During the solicitor-general’s lengthy opening address, the defendant seemed composed and sometimes smiled. Under questioning, he claimed he left Coolmahon at about 11am on February 24th, and walked the six miles to Bantry to look for work. The prosecution were sceptical this was his reason for going.
An old man called William Levis claimed that soon after his eviction, Cadogan told him that in olden days he could have gathered a mob ‘to have satisfaction’ on Bird. But ‘we have another way of doing it’, he said, making a gesture as if pointing a gun.
The Sunday before Mr Bird died, Jeremiah McCarthy reckoned he saw Cadogan in the square, cap in hand and shouting, at a Land League meeting, where references were made to evictions on the White family estate at Glengarriff, where Cadogan had been a tenant and Bird a receiver of rents.
On the day of the incident, John O’Leary vouched that Cadogan was in Bird’s office, and the pair suddenly stopped talking when they heard him on the stairs. Mr Bird seemed angry.
Warner’s messenger boy, 19-year-old Walter Dennis, said he heard two shots from Mr Bird’s office above and saw a man come down onto the landing carrying a revolver in his right hand. That man was Cadogan. The court gasped.
However, beehive manufacturer James A Abbott used a model of the shop and office to demonstrate that it was impossible for someone standing at the shop door to see a person on the landing; and Mr McMullen, who had made a plan of the premises, reckoned the light was ‘very bad’ on the landing, making it difficult to recognise someone without going to the foot of the stairs.
Moreover, John Cronin claimed he stood opposite Mr Bird’s office for five minutes after the shots but nobody came out.
After spending a second night locked in Cork’s Imperial Hotel, the jury failed to agree upon a verdict, and the trial was postponed until winter.
When it resumed under Lord Chief Justice Peter O’Brien on December 10th, the man first arrested, Michael Hegarty, admitted attending a Land League meeting and owning a revolver but on the day of the killing it was at home. He denied exchanging angry words with Mr Bird, saying it was ‘ordinary talk’.
Attention shifted back to Timothy Cadogan.
After deliberating for 80 minutes, jury foreman Mr T Holland confirmed in a faltering voice that they found the prisoner guilty. He laid his head dejectedly on his hands.
The announcement caused hissing in the gallery.

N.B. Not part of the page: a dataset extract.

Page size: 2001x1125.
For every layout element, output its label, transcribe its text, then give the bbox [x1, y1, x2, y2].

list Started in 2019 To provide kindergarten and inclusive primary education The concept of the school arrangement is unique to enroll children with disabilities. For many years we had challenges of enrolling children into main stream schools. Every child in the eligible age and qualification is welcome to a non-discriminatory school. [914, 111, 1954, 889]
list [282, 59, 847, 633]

Asked whether he had anything to say, Cadogan didn’t reply, and when told to stand he seemed astonished, dazed.
Putting on the ‘black cap’, O’Brien declared that on January 11th 1901 Cadogan would ‘be hanged by the neck until he was dead’.
Only while he was being dragged away was the prisoner’s voice heard. Turning towards the jury, his face darkened with anger as he pointed towards Dr Bird: ‘I hope I won’t be dead 12 months till I have avenged the doctor – the scoundrel, the cut-throat!’

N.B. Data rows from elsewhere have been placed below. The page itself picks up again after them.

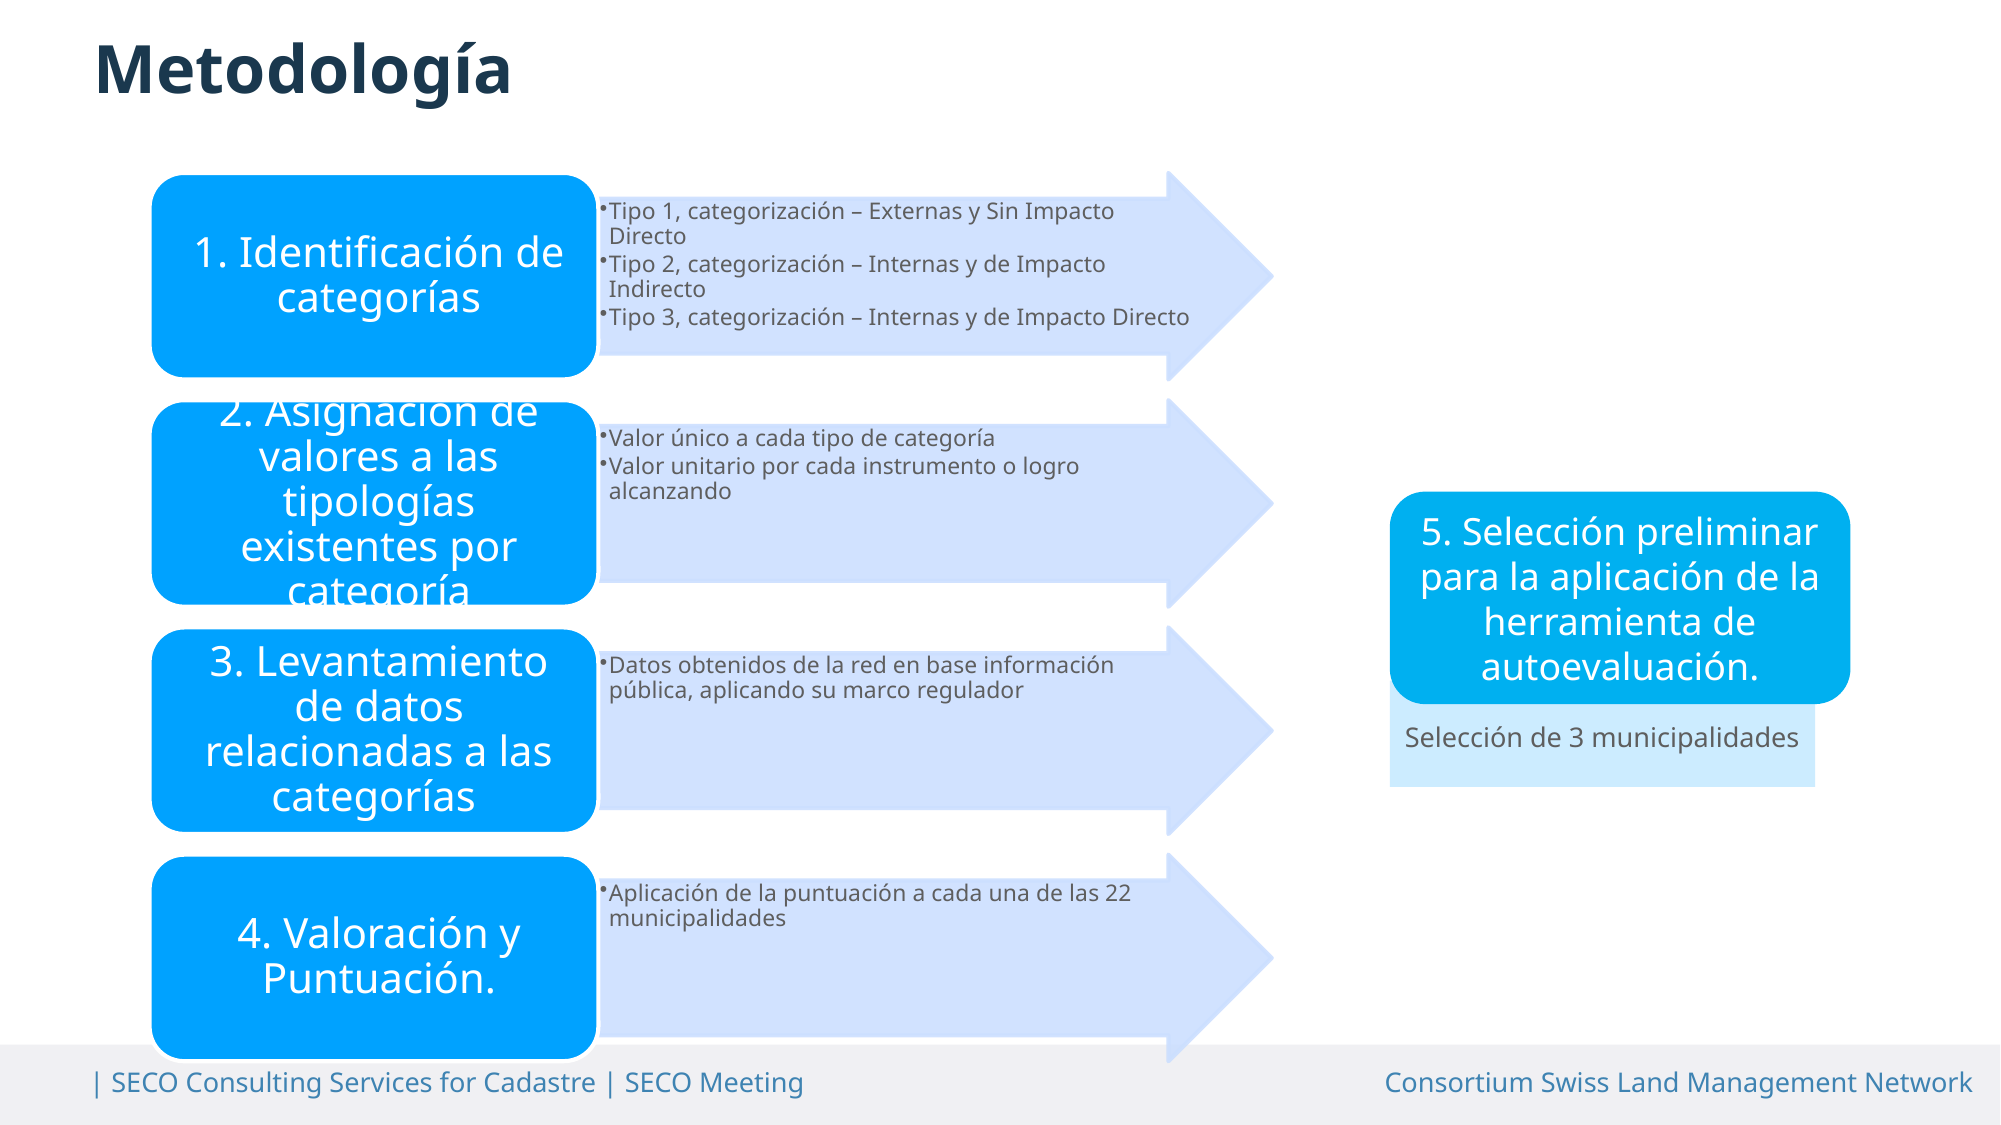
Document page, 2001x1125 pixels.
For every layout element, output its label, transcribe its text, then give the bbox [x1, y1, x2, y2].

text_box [149, 172, 1272, 1062]
text_box 5. Selección preliminar para la aplicación de la herramienta de autoevaluación. [1389, 491, 1851, 705]
text_box Metodología [78, 19, 1142, 127]
text_box Selección de 3 municipalidades [1389, 680, 1816, 787]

Three days before the due date, public executioner James Billington arrived by mailboat from England with his son.
Resigned to his fate, Cadogan passed his final days reading the West Cork newspapers. But on the night of January 10th, he showed ‘considerable uneasiness’, and seizing one of his boots, tried to gash his throat with its iron tip.
At 6.45am, the next morning, he received Holy Communion before eating a breakfast of two eggs, bread and butter, and tea. Afterwards he left his cell and returned to the chapel to pray.
The death bell tolled as the procession trudged towards the scaffold, and the pinioning began, Billington being assisted by his son.
By a minute before 8am everything was ready. With ‘lightning rapidity’, Billington drew a white cap over Cadogan’s head, adjusted the noose and pulled the lever, opening the trap door beneath his feet. Seconds later, his lifeless body was swaying seven feet below. Instantaneous death, declared the prison surgeon.
A 200-strong crowd had assembled in the cold mist to see the black flag hoisted over the prison tower, confirming the sentence had been carried out.
It’s still unproved whether his fate was deserved.